Severity Level Typical AI Vulnerabilities Example Reward Range Key Considerations
Critical Remote code execution via model interaction; Full extraction of proprietary model weights; Persistent manipulation of model behavior for all users. $15,000 – $30,000+ Reserve for vulnerabilities with catastrophic business impact. Often involves a novel technique. Bonuses should apply here.
High Consistent bypass of critical safety filters (e.g., generating illegal content); Exfiltration of sensitive training data subsets; High-confidence prompt extraction. $5,000 – $14,999 Represents a direct and immediate threat to users or the business. The exploit is reliable and accessible to a motivated attacker.
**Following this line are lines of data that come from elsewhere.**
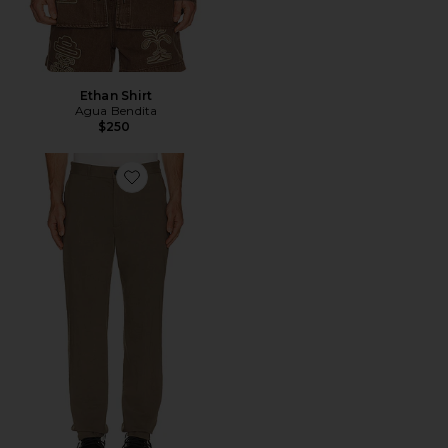
Ethan Shirt
Agua Bendita
$250
Favorite Standard Pant in Good Linen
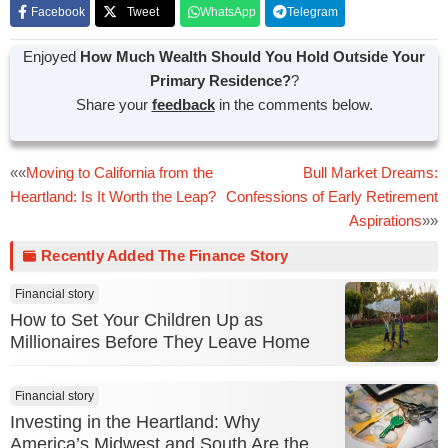
Facebook
Tweet
WhatsApp
Telegram
Enjoyed
How Much Wealth Should You Hold Outside Your
Primary Residence?
?
Share your
feedback
in the comments below.
Post
««
Moving to California from the
Bull Market Dreams:
Heartland: Is It Worth the Leap?
Confessions of Early Retirement
navigation
Aspirations
»»
Recently Added The Finance Story
Financial story
How to Set Your Children Up as
Millionaires Before They Leave Home
Financial story
Investing in the Heartland: Why
America’s Midwest and South Are the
Medium Unreliable safety filter bypasses; Model hallucination leading to misinformation; Resource-intensive denial-of-service attacks. $1,000 – $4,999 Vulnerabilities that are valid but have mitigating factors, such as high exploit complexity or limited impact.
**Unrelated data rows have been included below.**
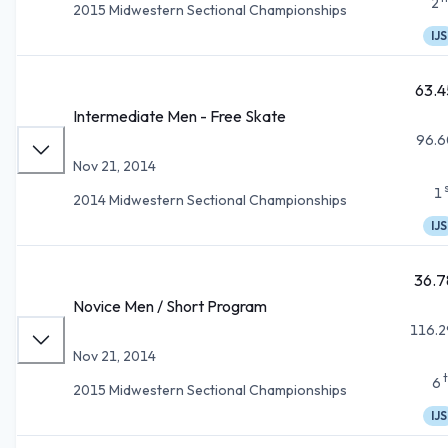
2
2015 Midwestern Sectional Championships
IJS
63.4
Intermediate Men - Free Skate
96.6
Nov 21, 2014
1
2014 Midwestern Sectional Championships
IJS
36.7
Novice Men / Short Program
116.2
Nov 21, 2014
6
2015 Midwestern Sectional Championships
IJS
Low Minor prompt leaking (non-sensitive); Generating slightly off-brand or biased content; Identifying minor data quality issues. $100 – $999 Acknowledges valid but low-impact findings. Good for encouraging community engagement and identifying edge cases.

Beyond Monetary Rewards

Top-tier security researchers are motivated by more than just money. Integrating non-monetary rewards can significantly boost engagement and loyalty.

  • Public Recognition: A “Hall of Fame” or leaderboard publicly credits researchers for their contributions. This is highly valued in the community.
  • Exclusive Access: Offer trusted, high-performing researchers early access to new models, features, or private programs. This provides them with fresh, challenging targets and makes them feel like valued partners.
  • SWAG and Invitations: High-quality, exclusive merchandise or invitations to private company events can build a strong sense of community.
  • Collaboration Opportunities: For truly groundbreaking findings, consider offering to co-author a research paper or present at a conference with the researcher. This elevates their professional standing and provides immense value.